“Where we work matters.”
The wave of remote work that has swept the nation since the COVID-19 pandemic has upended traditional notions about how and where work is performed. Advocates for disabled workers have lobbied for remote work for decades because the standard American workplace is designed around the nondisabled worker. The ability to work remotely is crucial to many workers with disabilities; it often determines whether they can maintain a job. And yet, most employers have refused to embrace remote work as a disability accommodation. This knee-jerk resistance to remote work has often been based on assumptions, past practice, and a lack of imagination rather than a careful, evidence-based examination of what is feasible and reasonable in a particular situation. In litigation, courts typically side with employers, basing their holdings on evidentiary practices that inevitably elevate employers’ concerns over those of employees.
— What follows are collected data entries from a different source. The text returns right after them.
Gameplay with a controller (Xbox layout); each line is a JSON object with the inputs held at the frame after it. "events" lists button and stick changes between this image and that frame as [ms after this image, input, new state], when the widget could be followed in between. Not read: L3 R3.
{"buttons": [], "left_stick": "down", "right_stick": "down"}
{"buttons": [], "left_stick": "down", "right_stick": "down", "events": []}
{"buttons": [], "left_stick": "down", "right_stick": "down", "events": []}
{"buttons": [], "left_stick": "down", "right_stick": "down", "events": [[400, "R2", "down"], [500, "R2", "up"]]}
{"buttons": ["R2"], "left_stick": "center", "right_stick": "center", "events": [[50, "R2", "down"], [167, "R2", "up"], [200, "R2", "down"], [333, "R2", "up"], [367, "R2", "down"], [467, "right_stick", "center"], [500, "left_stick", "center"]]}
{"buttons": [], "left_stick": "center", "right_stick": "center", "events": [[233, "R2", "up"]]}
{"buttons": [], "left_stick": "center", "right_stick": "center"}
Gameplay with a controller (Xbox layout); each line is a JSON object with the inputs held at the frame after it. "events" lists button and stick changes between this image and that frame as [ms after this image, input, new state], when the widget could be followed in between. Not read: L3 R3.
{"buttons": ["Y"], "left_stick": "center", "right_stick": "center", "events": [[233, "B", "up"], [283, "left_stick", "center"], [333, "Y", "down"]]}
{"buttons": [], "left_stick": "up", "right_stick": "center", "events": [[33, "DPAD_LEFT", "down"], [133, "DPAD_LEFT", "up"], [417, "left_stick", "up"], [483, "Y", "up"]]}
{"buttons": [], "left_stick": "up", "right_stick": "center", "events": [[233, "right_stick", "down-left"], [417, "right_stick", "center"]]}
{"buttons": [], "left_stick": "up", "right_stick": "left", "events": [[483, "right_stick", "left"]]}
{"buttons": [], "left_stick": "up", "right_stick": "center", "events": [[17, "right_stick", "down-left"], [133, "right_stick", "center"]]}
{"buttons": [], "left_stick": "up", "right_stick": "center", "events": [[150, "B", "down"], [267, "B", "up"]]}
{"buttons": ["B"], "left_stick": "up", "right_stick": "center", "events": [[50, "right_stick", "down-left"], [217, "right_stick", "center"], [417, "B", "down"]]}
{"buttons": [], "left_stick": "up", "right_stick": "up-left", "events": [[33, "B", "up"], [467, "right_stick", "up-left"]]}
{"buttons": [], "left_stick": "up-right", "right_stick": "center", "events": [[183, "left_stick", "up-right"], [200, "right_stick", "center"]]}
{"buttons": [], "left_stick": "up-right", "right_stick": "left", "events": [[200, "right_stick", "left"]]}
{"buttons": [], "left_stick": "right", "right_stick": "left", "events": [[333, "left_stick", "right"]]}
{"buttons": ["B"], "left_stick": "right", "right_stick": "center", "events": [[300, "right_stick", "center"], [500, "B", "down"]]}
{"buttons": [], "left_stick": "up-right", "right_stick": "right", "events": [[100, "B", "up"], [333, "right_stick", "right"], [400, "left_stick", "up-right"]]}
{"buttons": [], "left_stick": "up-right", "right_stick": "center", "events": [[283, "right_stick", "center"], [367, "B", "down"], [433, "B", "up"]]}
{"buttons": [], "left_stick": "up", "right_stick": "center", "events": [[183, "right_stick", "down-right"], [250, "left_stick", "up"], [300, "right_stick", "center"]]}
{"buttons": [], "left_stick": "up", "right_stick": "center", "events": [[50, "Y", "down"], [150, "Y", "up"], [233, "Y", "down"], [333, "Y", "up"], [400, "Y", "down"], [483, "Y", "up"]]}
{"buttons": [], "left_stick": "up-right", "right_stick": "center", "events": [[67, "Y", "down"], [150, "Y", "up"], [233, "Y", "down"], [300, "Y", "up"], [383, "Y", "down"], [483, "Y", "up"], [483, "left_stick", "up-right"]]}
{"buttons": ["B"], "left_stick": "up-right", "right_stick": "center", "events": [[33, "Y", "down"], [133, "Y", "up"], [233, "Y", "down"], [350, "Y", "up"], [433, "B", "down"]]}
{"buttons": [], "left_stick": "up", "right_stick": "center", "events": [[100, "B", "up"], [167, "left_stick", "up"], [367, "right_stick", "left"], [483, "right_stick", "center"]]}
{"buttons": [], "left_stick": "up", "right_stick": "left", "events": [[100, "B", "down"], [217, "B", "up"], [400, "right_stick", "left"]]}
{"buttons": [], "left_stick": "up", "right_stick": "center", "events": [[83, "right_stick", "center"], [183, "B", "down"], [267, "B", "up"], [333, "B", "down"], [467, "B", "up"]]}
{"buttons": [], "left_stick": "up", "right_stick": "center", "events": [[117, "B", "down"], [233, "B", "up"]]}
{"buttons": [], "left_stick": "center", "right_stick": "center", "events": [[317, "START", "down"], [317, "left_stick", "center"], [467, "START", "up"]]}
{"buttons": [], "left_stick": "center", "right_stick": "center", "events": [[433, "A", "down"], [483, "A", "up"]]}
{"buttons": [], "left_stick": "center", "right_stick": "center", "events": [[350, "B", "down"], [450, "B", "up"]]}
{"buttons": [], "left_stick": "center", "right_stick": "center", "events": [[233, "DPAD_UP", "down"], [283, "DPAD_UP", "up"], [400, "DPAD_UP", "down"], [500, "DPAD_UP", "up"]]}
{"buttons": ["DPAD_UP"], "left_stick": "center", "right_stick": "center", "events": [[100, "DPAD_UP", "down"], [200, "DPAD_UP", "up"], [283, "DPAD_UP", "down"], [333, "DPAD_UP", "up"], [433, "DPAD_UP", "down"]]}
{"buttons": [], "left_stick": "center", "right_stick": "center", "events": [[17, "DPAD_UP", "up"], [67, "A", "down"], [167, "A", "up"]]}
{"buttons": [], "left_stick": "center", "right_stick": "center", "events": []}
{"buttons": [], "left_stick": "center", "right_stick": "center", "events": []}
This Article makes two unique contributions to the literature on remote work accommodations. First, it identifies and categorizes these sometimes subtle, but usually dispositive, evidentiary practices and analyzes how each is legally unsound. What the pandemic has taught us about remote work further erodes the bases for these practices, rendering them indefensible. Courts should abandon these evidentiary shenanigans. Second, this Article studies federal remote work accommodations decisions between April 2020 and December 2022. Results are mixed, but there are hopeful signs that some courts are changing practices in light of the mountain of data our pandemic-induced nationwide remote work experiment has generated. This change would be a welcome development for disabled plaintiffs that would help ensure they have a fair chance in court.